Early Utah and Idaho settlers lived simply, worked hard
The first significant irrigation project in the West developed as a grim struggle for survival and, interestingly enough, the water was diverted to irrigate potatoes. In 1847, the first band of Mormon pioneers, having traveled many miles to a remote valley, built a small dam across City Creek near the present site of the Mormon Temple in Salt Lake City. They succeeded in diverting sufficient water to saturate some five acres of land. Before the day was over, they had planted their potatoes in an effort to preserve the seed.

This single event was the beginning of Western irrigation as it is practiced today.

The Mormon people by nature and by church rule operated as a cooperative community. The Mormon system of issuing shares for water and attaching water rights to the land are basic to irrigation control today. The development of irrigation in Utah by the Mormons remained for some years the only substantial private irrigation enterprise in the western states. Until 1870, no large amounts of land were under irrigation except 154,000 acres reported cultivated by Mormon settlers in 1865.

In Idaho, the Mormon communities were not so concentrated and the efforts of individual farmers to put water on their land were too costly. Adding to the problems was a lack of technical know-how. Land easy to irrigate next to natural waterways was quickly settled, but the many arid acres beyond proved a unique challenge for the Idaho farmer.

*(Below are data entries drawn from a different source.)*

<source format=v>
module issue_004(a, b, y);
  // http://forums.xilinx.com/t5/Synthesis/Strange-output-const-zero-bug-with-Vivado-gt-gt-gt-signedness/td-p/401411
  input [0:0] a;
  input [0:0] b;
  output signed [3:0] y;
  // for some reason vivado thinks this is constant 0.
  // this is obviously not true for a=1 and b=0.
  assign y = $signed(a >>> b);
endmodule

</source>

Perhaps the most important action taken nationally in behalf of irrigation in Idaho was the Carey Act of August 1894. Under the Carey Act, the so-called public land states with desert lands were offered one million federal acres each, provided they would cause the granted lands to be irrigated.

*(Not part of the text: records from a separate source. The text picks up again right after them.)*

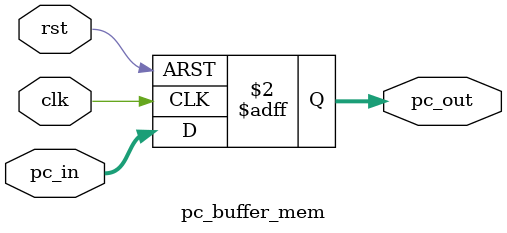
<source format=sv>
module pc_buffer_mem (
    input logic clk,
    input logic rst,
    input logic [31:0] pc_in,
    output logic [31:0] pc_out
);

  always_ff @(posedge clk or posedge rst) begin
    if (rst) begin
      pc_out <= 0;
    end else begin
      pc_out <= pc_in;
    end
  end
endmodule

</source>
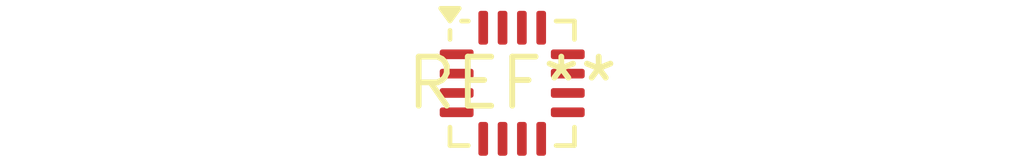
<source format=kicad_pcb>
(kicad_pcb (version 20240108) (generator pcbnew)

  (general
    (thickness 1.6)
  )

  (paper "A4")
  (layers
    (0 "F.Cu" signal)
    (31 "B.Cu" signal)
    (32 "B.Adhes" user "B.Adhesive")
    (33 "F.Adhes" user "F.Adhesive")
    (34 "B.Paste" user)
    (35 "F.Paste" user)
    (36 "B.SilkS" user "B.Silkscreen")
    (37 "F.SilkS" user "F.Silkscreen")
    (38 "B.Mask" user)
    (39 "F.Mask" user)
    (40 "Dwgs.User" user "User.Drawings")
    (41 "Cmts.User" user "User.Comments")
    (42 "Eco1.User" user "User.Eco1")
    (43 "Eco2.User" user "User.Eco2")
    (44 "Edge.Cuts" user)
    (45 "Margin" user)
    (46 "B.CrtYd" user "B.Courtyard")
    (47 "F.CrtYd" user "F.Courtyard")
    (48 "B.Fab" user)
    (49 "F.Fab" user)
    (50 "User.1" user)
    (51 "User.2" user)
    (52 "User.3" user)
    (53 "User.4" user)
    (54 "User.5" user)
    (55 "User.6" user)
    (56 "User.7" user)
    (57 "User.8" user)
    (58 "User.9" user)
  )

  (setup
    (pad_to_mask_clearance 0)
    (pcbplotparams
      (layerselection 0x00010fc_ffffffff)
      (plot_on_all_layers_selection 0x0000000_00000000)
      (disableapertmacros false)
      (usegerberextensions false)
      (usegerberattributes false)
      (usegerberadvancedattributes false)
      (creategerberjobfile false)
      (dashed_line_dash_ratio 12.000000)
      (dashed_line_gap_ratio 3.000000)
      (svgprecision 4)
      (plotframeref false)
      (viasonmask false)
      (mode 1)
      (useauxorigin false)
      (hpglpennumber 1)
      (hpglpenspeed 20)
      (hpglpendiameter 15.000000)
      (dxfpolygonmode false)
      (dxfimperialunits false)
      (dxfusepcbnewfont false)
      (psnegative false)
      (psa4output false)
      (plotreference false)
      (plotvalue false)
      (plotinvisibletext false)
      (sketchpadsonfab false)
      (subtractmaskfromsilk false)
      (outputformat 1)
      (mirror false)
      (drillshape 1)
      (scaleselection 1)
      (outputdirectory "")
    )
  )

  (net 0 "")

  (footprint "LFCSP-16_3x3mm_P0.5mm" (layer "F.Cu") (at 0 0))

)

</source>
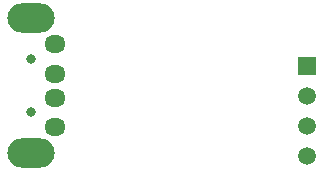
<source format=gbr>
G04*
G04 #@! TF.GenerationSoftware,Altium Limited,Altium Designer,24.2.2 (26)*
G04*
G04 Layer_Physical_Order=2*
G04 Layer_Color=16711680*
%FSLAX44Y44*%
%MOMM*%
G71*
G04*
G04 #@! TF.SameCoordinates,FD859A0A-F5B6-4767-9988-903C0D25BE4A*
G04*
G04*
G04 #@! TF.FilePolarity,Positive*
G04*
G01*
G75*
%ADD32C,1.5000*%
%ADD33R,1.5000X1.5000*%
%ADD34C,0.8000*%
%ADD35O,4.0000X2.5000*%
%ADD36O,1.8000X1.5000*%
D32*
X260350Y111760D02*
D03*
Y86360D02*
D03*
Y60960D02*
D03*
D33*
Y137160D02*
D03*
D34*
X27000Y98150D02*
D03*
Y143150D02*
D03*
D35*
Y63650D02*
D03*
Y177650D02*
D03*
D36*
X47000Y85650D02*
D03*
Y110650D02*
D03*
Y130650D02*
D03*
Y155650D02*
D03*
M02*

</source>
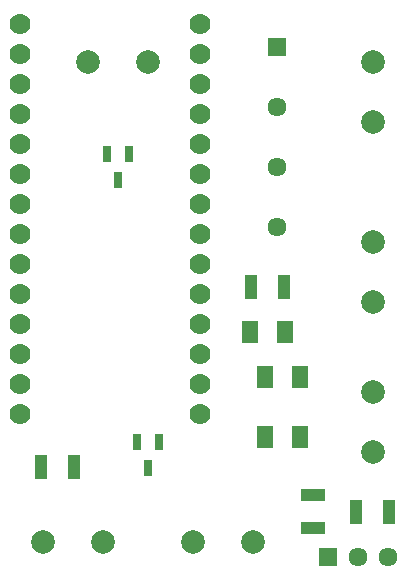
<source format=gts>
G75*
%MOIN*%
%OFA0B0*%
%FSLAX25Y25*%
%IPPOS*%
%LPD*%
%AMOC8*
5,1,8,0,0,1.08239X$1,22.5*
%
%ADD10R,0.04400X0.07900*%
%ADD11C,0.07924*%
%ADD12R,0.07900X0.04400*%
%ADD13R,0.06350X0.06350*%
%ADD14C,0.06350*%
%ADD15R,0.05200X0.07700*%
%ADD16C,0.07000*%
%ADD17R,0.02900X0.05400*%
D10*
X0020500Y0046000D03*
X0031500Y0046000D03*
X0090500Y0106000D03*
X0101500Y0106000D03*
X0125500Y0031000D03*
X0136500Y0031000D03*
D11*
X0021000Y0021000D03*
X0041000Y0021000D03*
X0071000Y0021000D03*
X0091000Y0021000D03*
X0131000Y0051000D03*
X0131000Y0071000D03*
X0131000Y0101000D03*
X0131000Y0121000D03*
X0131000Y0161000D03*
X0131000Y0181000D03*
X0056000Y0181000D03*
X0036000Y0181000D03*
D12*
X0111000Y0036500D03*
X0111000Y0025500D03*
D13*
X0116000Y0016000D03*
X0099000Y0186000D03*
D14*
X0099000Y0166000D03*
X0099000Y0146000D03*
X0099000Y0126000D03*
X0126000Y0016000D03*
X0136000Y0016000D03*
D15*
X0106800Y0056000D03*
X0095200Y0056000D03*
X0095200Y0076000D03*
X0106800Y0076000D03*
X0101800Y0091000D03*
X0090200Y0091000D03*
D16*
X0073500Y0093500D03*
X0073500Y0083500D03*
X0073500Y0073500D03*
X0073500Y0063500D03*
X0073500Y0103500D03*
X0073500Y0113500D03*
X0073500Y0123500D03*
X0073500Y0133500D03*
X0073500Y0143500D03*
X0073500Y0153500D03*
X0073500Y0163500D03*
X0073500Y0173500D03*
X0073500Y0183500D03*
X0073500Y0193500D03*
X0013500Y0193500D03*
X0013500Y0183500D03*
X0013500Y0173500D03*
X0013500Y0163500D03*
X0013500Y0153500D03*
X0013500Y0143500D03*
X0013500Y0133500D03*
X0013500Y0123500D03*
X0013500Y0113500D03*
X0013500Y0103500D03*
X0013500Y0093500D03*
X0013500Y0083500D03*
X0013500Y0073500D03*
X0013500Y0063500D03*
D17*
X0052300Y0054300D03*
X0056000Y0045700D03*
X0059700Y0054300D03*
X0046000Y0141700D03*
X0042300Y0150300D03*
X0049700Y0150300D03*
M02*

</source>
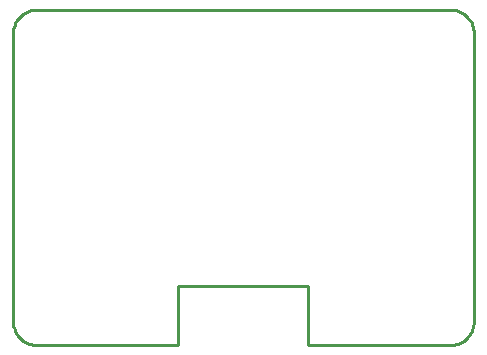
<source format=gbr>
G04 EAGLE Gerber RS-274X export*
G75*
%MOIN*%
%FSLAX34Y34*%
%LPD*%
%IN*%
%IPPOS*%
%AMOC8*
5,1,8,0,0,1.08239X$1,22.5*%
G01*
%ADD10C,0.010000*%


D10*
X0Y788D02*
X3Y719D01*
X12Y651D01*
X27Y584D01*
X48Y518D01*
X74Y455D01*
X106Y394D01*
X142Y336D01*
X184Y281D01*
X231Y231D01*
X281Y184D01*
X336Y143D01*
X394Y106D01*
X455Y74D01*
X518Y48D01*
X584Y27D01*
X651Y12D01*
X719Y3D01*
X787Y0D01*
X5512Y0D01*
X5512Y1969D01*
X9842Y1969D01*
X9842Y0D01*
X14567Y0D01*
X14636Y3D01*
X14704Y12D01*
X14771Y27D01*
X14836Y48D01*
X14900Y74D01*
X14961Y106D01*
X15019Y143D01*
X15073Y184D01*
X15124Y231D01*
X15170Y281D01*
X15212Y336D01*
X15249Y394D01*
X15281Y455D01*
X15307Y518D01*
X15327Y584D01*
X15342Y651D01*
X15351Y719D01*
X15354Y788D01*
X15354Y10394D01*
X15351Y10462D01*
X15342Y10530D01*
X15327Y10597D01*
X15307Y10663D01*
X15281Y10726D01*
X15249Y10787D01*
X15212Y10845D01*
X15170Y10900D01*
X15124Y10950D01*
X15073Y10997D01*
X15019Y11039D01*
X14961Y11076D01*
X14900Y11107D01*
X14836Y11134D01*
X14771Y11154D01*
X14704Y11169D01*
X14636Y11178D01*
X14567Y11181D01*
X787Y11181D01*
X719Y11178D01*
X651Y11169D01*
X584Y11154D01*
X518Y11134D01*
X455Y11107D01*
X394Y11076D01*
X336Y11039D01*
X281Y10997D01*
X231Y10950D01*
X184Y10900D01*
X142Y10845D01*
X106Y10787D01*
X74Y10726D01*
X48Y10663D01*
X27Y10597D01*
X12Y10530D01*
X3Y10462D01*
X0Y10394D01*
X0Y788D01*
M02*

</source>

Idaho benefited from the Carey Act far more than did any other state-about 60% of all the lands irrigated in the United States under the Carey Act are in Idaho.

The construction of the Carey Act was actually threefold and included three contracts: first, involving the federal government and the state; second, the state and the construction company; and finally, the construction company and the settlers on the project. It was a unique scheme never before attempted in the United States whereby private enterprise would construct the irrigation works under state supervision and initially finance projects by mortgaging its equity in the project, issuing bonds or assigning its contracts with the settlers for the purchase of water rights. The ultimate profit would be derived from the sale of perpetual water rights to settlers on the project.